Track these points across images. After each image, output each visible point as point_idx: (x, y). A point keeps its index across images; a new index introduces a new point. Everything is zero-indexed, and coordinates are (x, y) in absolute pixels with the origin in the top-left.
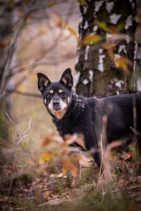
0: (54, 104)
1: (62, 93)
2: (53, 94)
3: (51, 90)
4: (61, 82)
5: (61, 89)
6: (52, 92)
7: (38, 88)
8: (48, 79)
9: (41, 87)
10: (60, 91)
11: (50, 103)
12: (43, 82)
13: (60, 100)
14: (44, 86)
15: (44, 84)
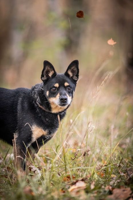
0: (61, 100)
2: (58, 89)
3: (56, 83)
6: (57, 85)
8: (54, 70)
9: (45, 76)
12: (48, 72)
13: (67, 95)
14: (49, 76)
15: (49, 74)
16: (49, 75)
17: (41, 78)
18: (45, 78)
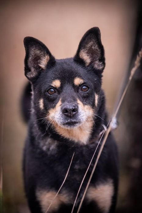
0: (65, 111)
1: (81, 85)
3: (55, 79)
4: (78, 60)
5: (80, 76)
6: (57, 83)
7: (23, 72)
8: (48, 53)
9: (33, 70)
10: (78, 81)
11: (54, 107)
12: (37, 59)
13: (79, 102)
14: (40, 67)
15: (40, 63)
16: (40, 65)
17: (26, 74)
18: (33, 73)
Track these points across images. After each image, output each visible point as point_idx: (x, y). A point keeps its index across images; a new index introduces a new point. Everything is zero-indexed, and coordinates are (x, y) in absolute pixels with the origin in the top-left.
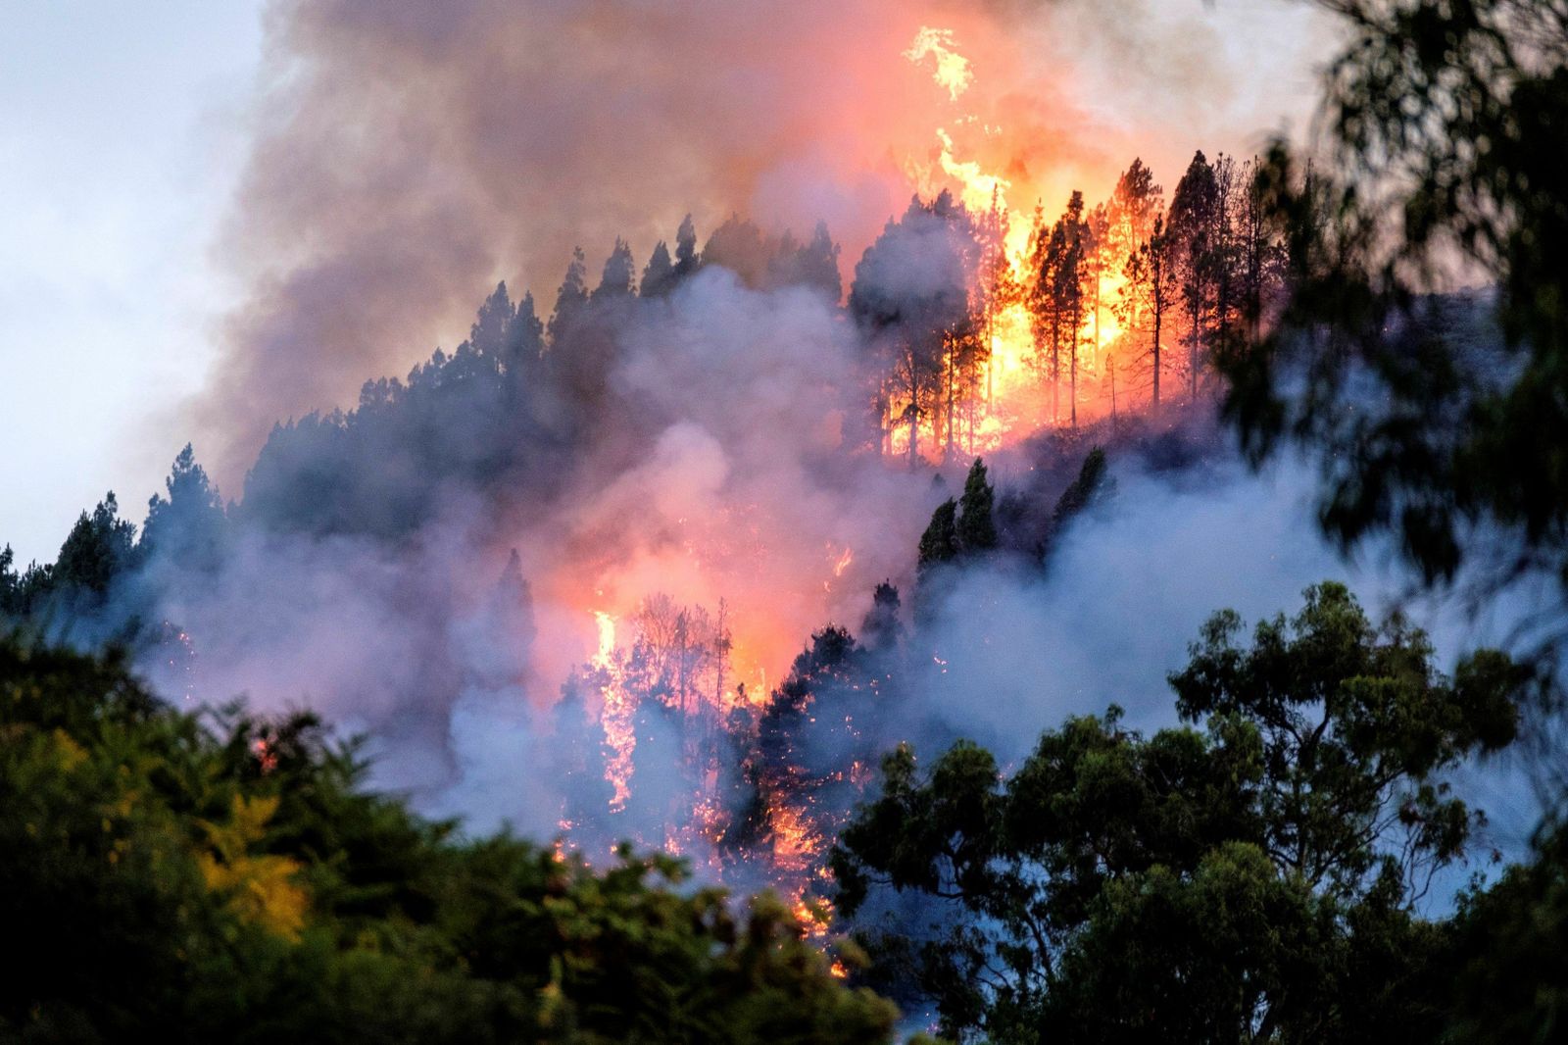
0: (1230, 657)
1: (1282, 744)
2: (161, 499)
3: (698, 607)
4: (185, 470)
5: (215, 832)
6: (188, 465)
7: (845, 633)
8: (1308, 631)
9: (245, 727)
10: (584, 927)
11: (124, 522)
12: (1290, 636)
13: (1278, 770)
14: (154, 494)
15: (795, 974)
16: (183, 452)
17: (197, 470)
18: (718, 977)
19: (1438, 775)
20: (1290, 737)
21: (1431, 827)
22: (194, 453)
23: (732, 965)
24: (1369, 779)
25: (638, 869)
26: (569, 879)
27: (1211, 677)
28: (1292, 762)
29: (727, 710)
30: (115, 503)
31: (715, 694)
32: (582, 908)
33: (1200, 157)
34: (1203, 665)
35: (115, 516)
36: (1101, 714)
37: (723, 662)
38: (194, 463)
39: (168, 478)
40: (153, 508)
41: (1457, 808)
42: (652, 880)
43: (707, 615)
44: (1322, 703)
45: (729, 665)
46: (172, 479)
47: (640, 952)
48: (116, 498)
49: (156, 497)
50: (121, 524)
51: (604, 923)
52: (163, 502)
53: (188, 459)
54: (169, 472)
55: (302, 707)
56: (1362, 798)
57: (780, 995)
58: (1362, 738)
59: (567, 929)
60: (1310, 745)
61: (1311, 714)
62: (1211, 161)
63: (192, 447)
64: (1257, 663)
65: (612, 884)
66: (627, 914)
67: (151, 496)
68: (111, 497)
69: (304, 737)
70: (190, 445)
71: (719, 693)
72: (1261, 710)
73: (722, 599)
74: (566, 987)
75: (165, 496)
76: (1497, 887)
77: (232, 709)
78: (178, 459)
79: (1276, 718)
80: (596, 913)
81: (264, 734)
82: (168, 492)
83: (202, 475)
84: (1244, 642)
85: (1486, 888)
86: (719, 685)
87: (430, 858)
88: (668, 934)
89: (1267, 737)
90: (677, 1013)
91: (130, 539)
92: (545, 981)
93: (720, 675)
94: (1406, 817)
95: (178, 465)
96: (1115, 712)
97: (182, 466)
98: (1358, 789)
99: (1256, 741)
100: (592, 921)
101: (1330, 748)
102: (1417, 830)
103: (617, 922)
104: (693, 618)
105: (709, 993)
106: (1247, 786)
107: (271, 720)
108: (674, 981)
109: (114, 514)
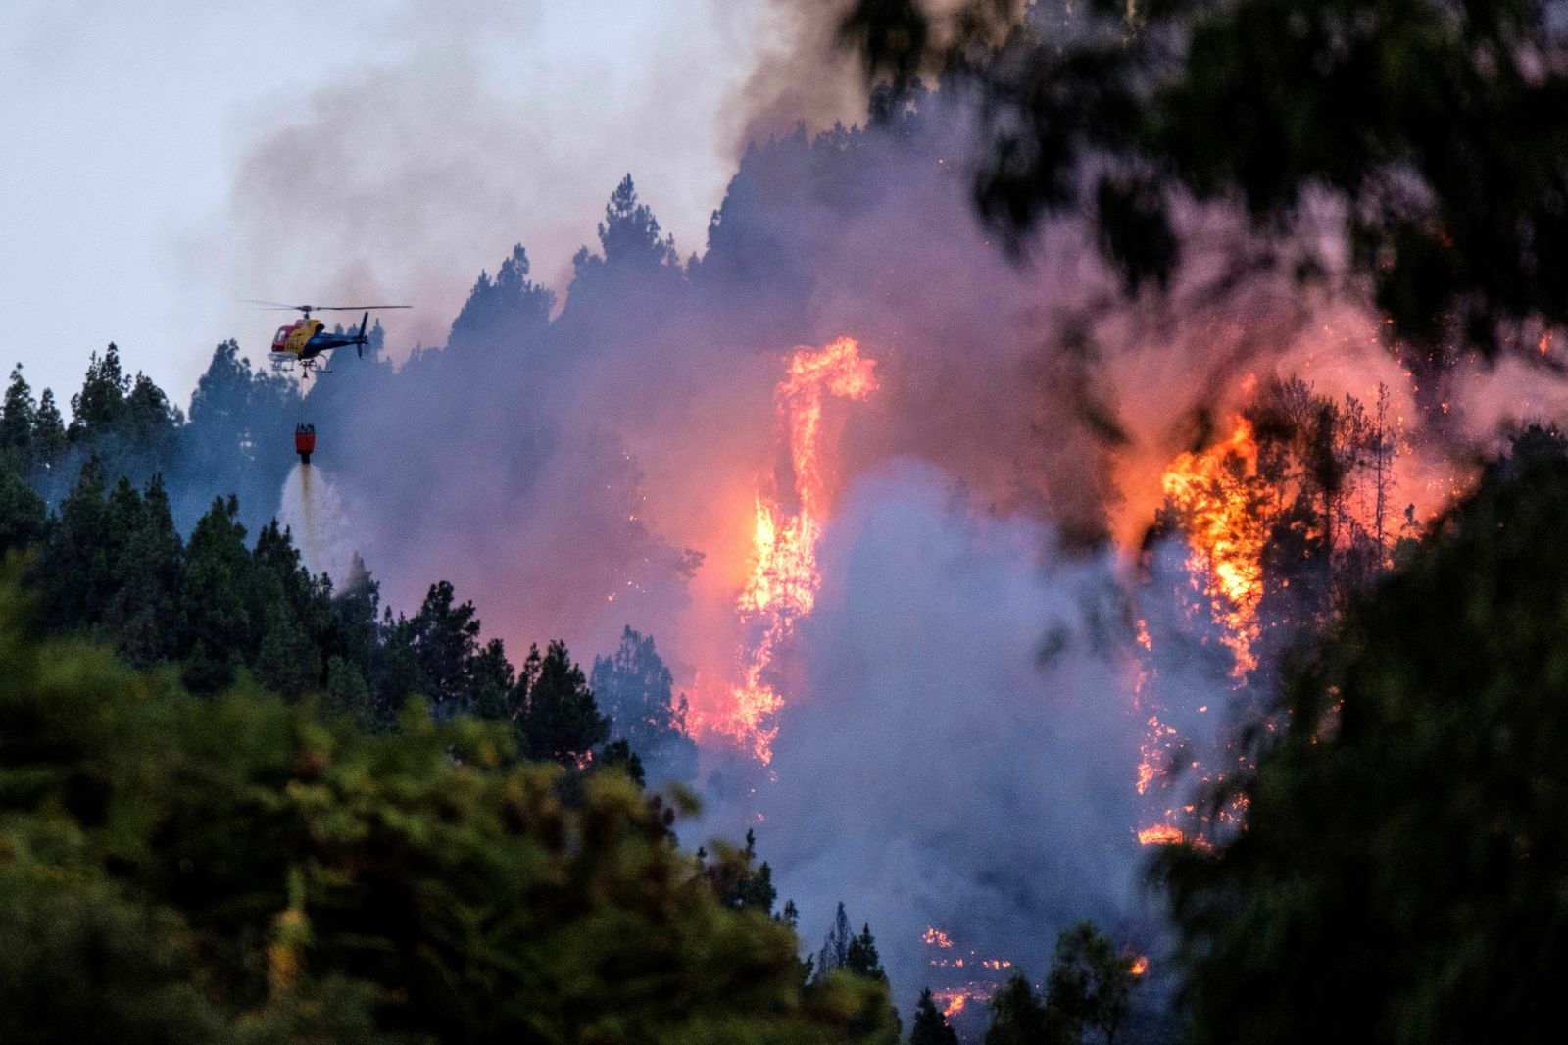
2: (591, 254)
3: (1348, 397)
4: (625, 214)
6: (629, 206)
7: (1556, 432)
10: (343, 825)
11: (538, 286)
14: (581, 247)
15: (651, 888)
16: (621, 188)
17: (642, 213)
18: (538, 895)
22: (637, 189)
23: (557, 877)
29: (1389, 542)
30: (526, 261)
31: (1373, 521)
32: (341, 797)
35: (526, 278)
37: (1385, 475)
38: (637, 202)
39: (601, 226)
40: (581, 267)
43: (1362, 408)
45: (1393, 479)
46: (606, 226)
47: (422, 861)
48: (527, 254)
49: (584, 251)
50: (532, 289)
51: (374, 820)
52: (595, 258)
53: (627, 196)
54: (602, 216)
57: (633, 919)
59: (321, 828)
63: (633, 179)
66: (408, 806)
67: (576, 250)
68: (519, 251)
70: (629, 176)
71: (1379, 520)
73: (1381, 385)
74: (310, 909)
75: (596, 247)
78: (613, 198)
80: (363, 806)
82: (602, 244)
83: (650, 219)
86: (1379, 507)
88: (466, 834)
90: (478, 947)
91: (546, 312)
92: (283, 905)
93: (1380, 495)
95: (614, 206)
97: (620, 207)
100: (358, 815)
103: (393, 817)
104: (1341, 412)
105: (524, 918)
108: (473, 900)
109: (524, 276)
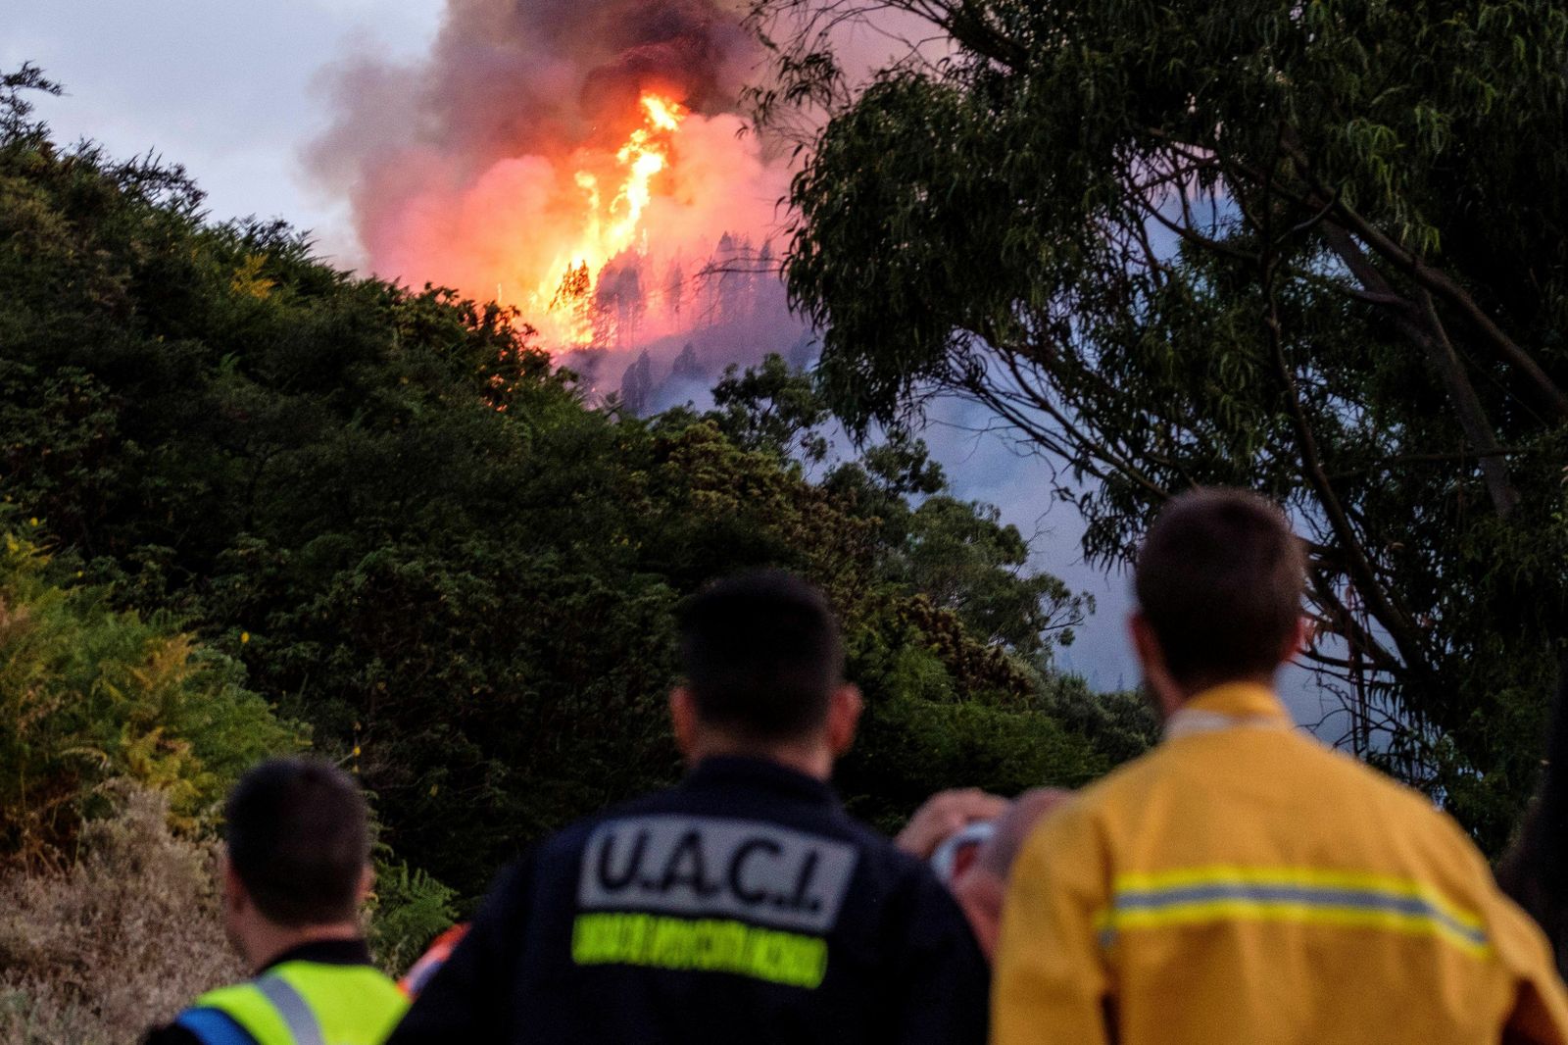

▸ What is expected
Write out the lines again, starting with the first line of the items and going on through the line with "15: (49, 74)", with every "images" changed to "frames" and nothing else changed. Leave the picture lines out of your answer.

▸ Solution for this task
Track these points across frames. After each image, output each visible point as point_idx: (x, y). A point keeps its index across frames; a new index introduces a new point. Everything is zero-indexed, and coordinates are (x, y) in absolute pixels with the origin in the top-left.
0: (54, 104)
1: (62, 93)
2: (53, 94)
3: (51, 90)
4: (61, 82)
5: (61, 89)
6: (52, 92)
7: (38, 88)
8: (48, 79)
9: (41, 87)
10: (60, 91)
11: (50, 103)
12: (43, 82)
13: (60, 100)
14: (44, 86)
15: (44, 84)
0: (61, 100)
2: (58, 89)
3: (56, 83)
6: (57, 85)
8: (54, 70)
9: (45, 76)
12: (48, 72)
13: (67, 95)
14: (49, 76)
15: (49, 74)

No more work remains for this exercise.